17. Dispute Resolution
In the event of a dispute, the parties shall first attempt resolution through good-faith negotiation for a period of thirty (30) days from written notice of the dispute. If unresolved, the dispute shall be submitted to binding arbitration administered by the American Arbitration Association ("AAA") under its Commercial Arbitration Rules, with proceedings conducted in Virginia, USA.
Notwithstanding the foregoing, either party may seek injunctive or other equitable relief from a court of competent jurisdiction to prevent irreparable harm.

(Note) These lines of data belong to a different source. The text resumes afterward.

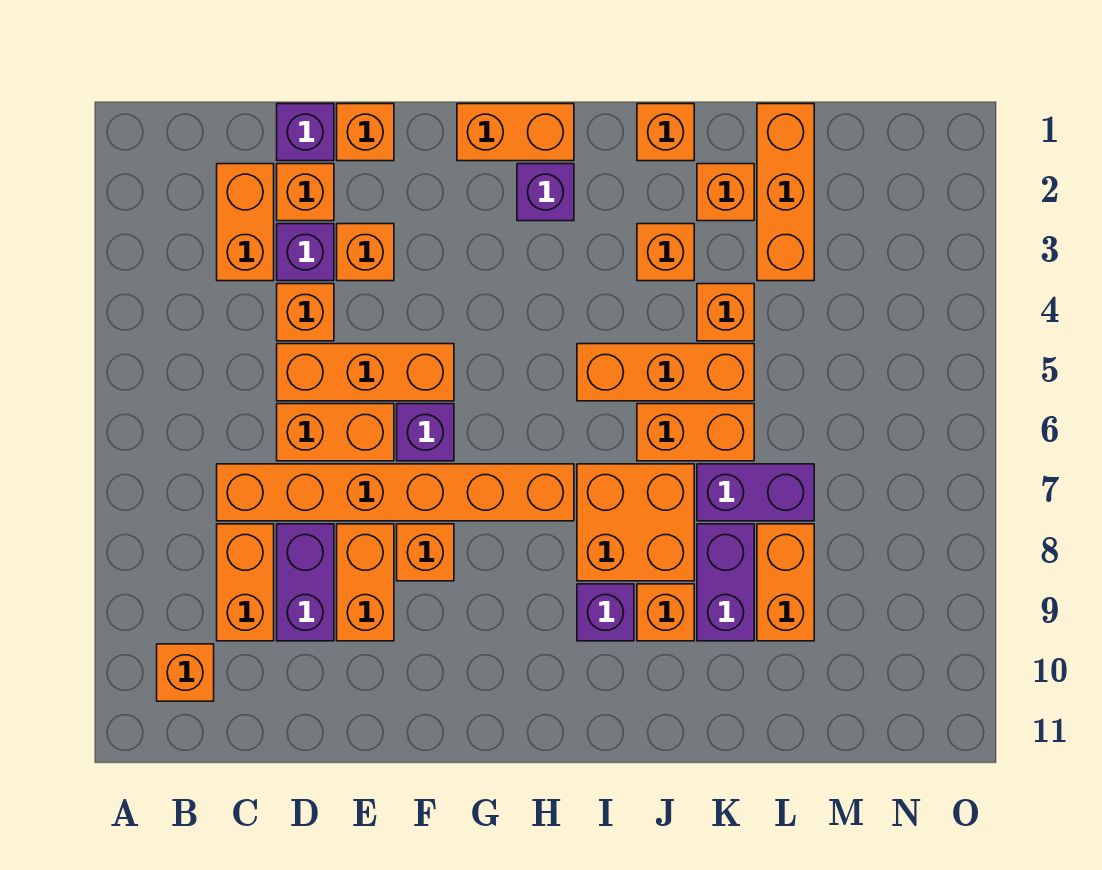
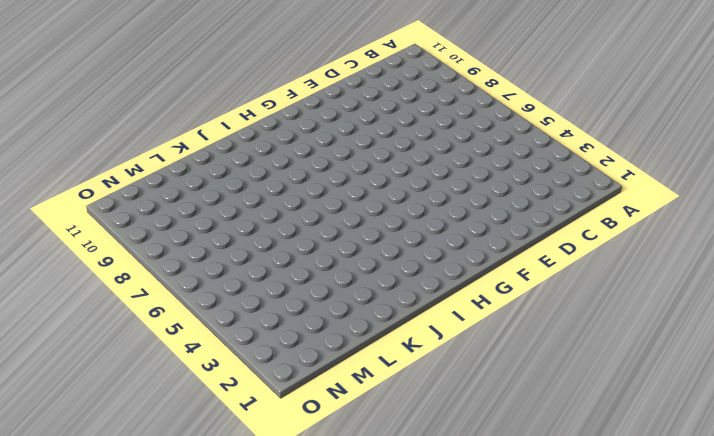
none -> orange 1x1 brick [157,644,214,701]
none -> orange 1x2 brick [217,164,274,281]
none -> orange 1x6 brick [217,464,574,521]
none -> orange 1x2 brick [217,524,274,641]

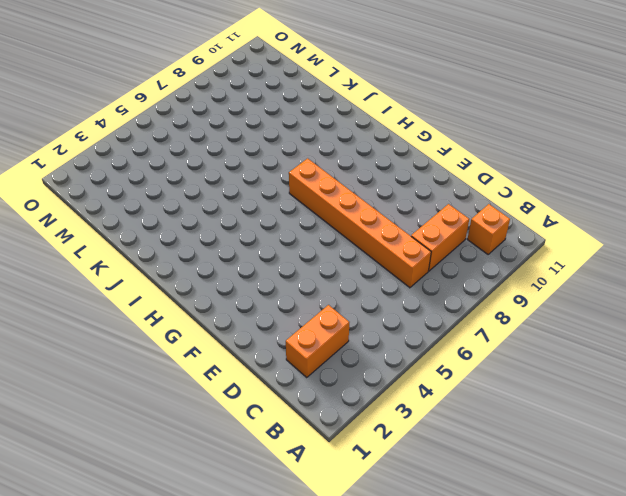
none -> purple 1x1 brick [277,104,334,161]
none -> orange 1x1 brick [277,164,334,221]
none -> purple 1x1 brick [277,224,334,281]
none -> orange 1x1 brick [277,284,334,341]

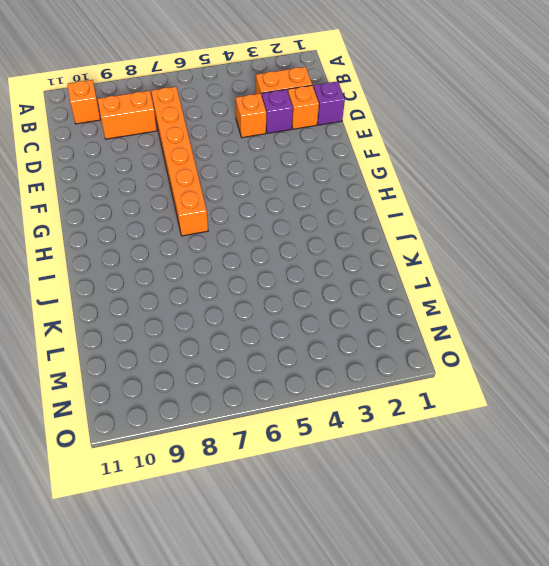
none -> orange 1x3 brick [277,344,454,401]
none -> orange 1x2 brick [277,404,394,461]
none -> purple 1x2 brick [277,524,334,641]
none -> orange 1x1 brick [337,104,394,161]

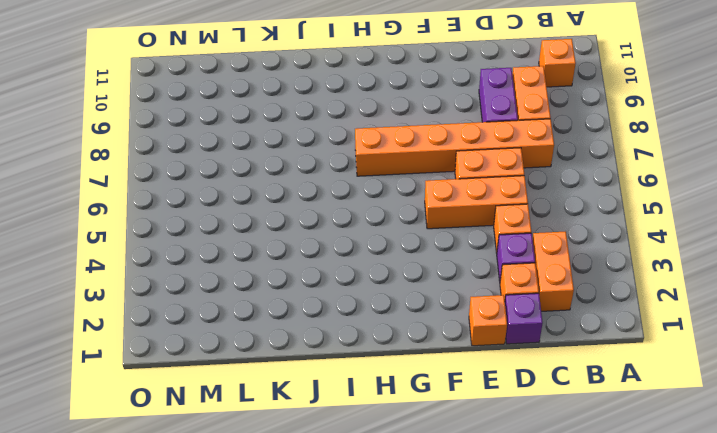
none -> orange 1x1 brick [337,224,394,281]
none -> orange 1x2 brick [337,524,394,641]
none -> purple 1x1 brick [397,404,454,461]
none -> orange 1x1 brick [397,524,454,581]

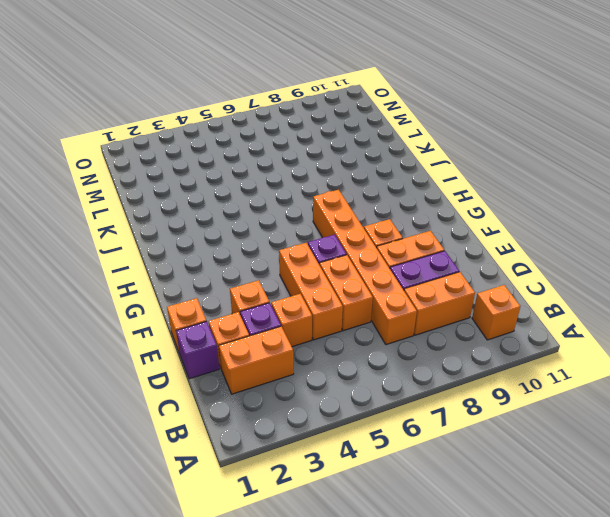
none -> orange 1x2 brick [457,104,574,161]
none -> purple 1x1 brick [517,164,574,221]
none -> orange 1x3 brick [577,344,754,401]
none -> orange 2x2 brick [577,464,694,581]

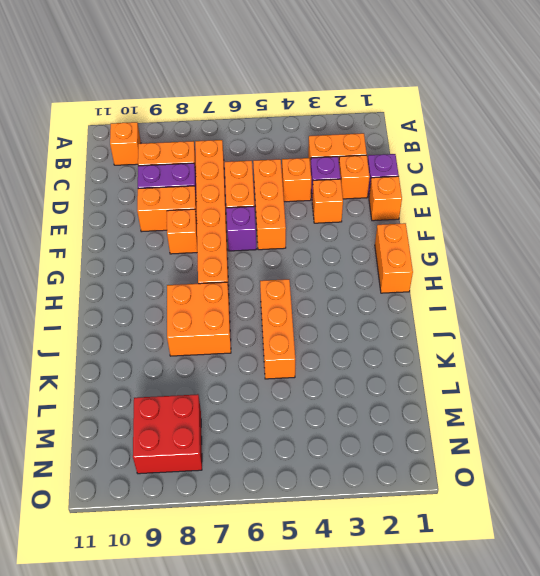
red 2x2 brick [133,394,202,474] -> none
none -> purple 1x1 brick [517,164,574,221]
none -> purple 1x1 brick [577,584,634,641]
none -> orange 1x1 brick [637,104,694,161]
none -> orange 1x1 brick [637,224,694,281]

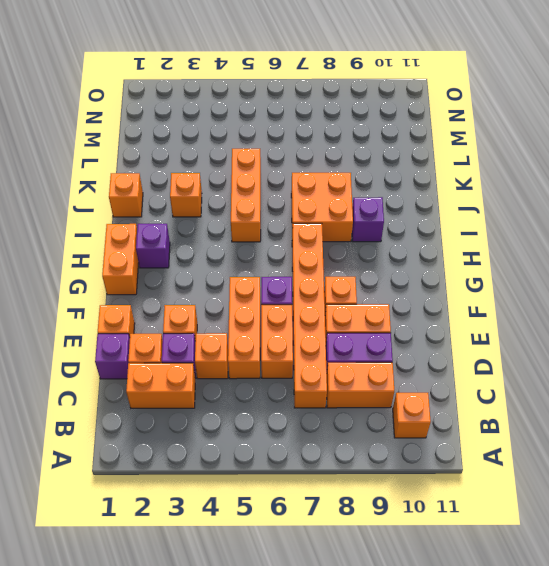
none -> orange 1x2 brick [637,404,754,461]
none -> orange 1x1 brick [637,584,694,641]
none -> orange 1x1 brick [697,164,754,221]
none -> orange 1x1 brick [697,284,754,341]

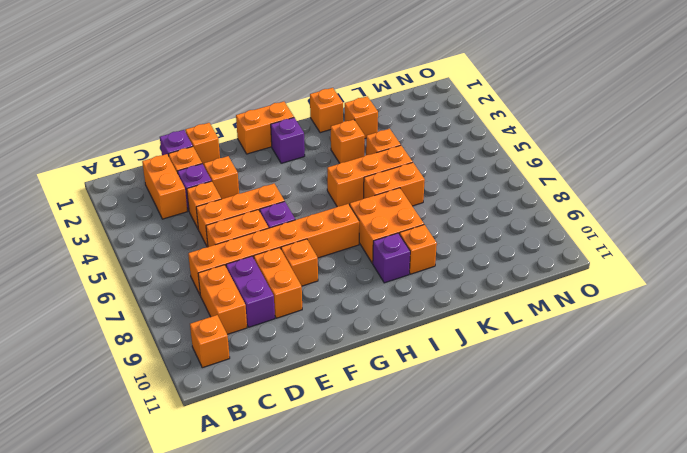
none -> purple 1x2 brick [697,464,814,521]
none -> purple 1x2 brick [697,524,754,641]
none -> orange 1x3 brick [757,104,814,281]
none -> orange 1x2 brick [757,524,814,641]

For UK clients, disputes may alternatively be referred to UK CEDR mediation prior to arbitration.
18. Governing Law and Jurisdiction
This Agreement is governed by and construed in accordance with the laws of the Commonwealth of Virginia, United States, without regard to conflict of law principles. For Clients based in the United Kingdom, applicable UK consumer and business law applies in addition. For Clients based in the UAE, applicable UAE Federal commercial law applies.
Each party submits to the non-exclusive jurisdiction of the courts of Virginia for any matter not subject to arbitration.
19. Severability, Waiver, and Entire Agreement
If any provision of this Agreement is found invalid or unenforceable, it shall be modified to the minimum extent necessary to make it enforceable, and the remaining provisions shall continue in full force. Failure to enforce any provision shall not constitute a waiver of future enforcement. This Agreement, together with the applicable SOW or Proposal, constitutes the entire agreement between the parties and supersedes all prior negotiations, representations, or agreements.
20. Amendments and Contact
Rankure reserves the right to amend these Terms and Conditions at any time. The "Last updated" date on this page will reflect the current version. For existing service engagements, material amendments will be communicated by email with thirty (30) days advance notice. Continued engagement with Rankure following notice of amendment constitutes acceptance.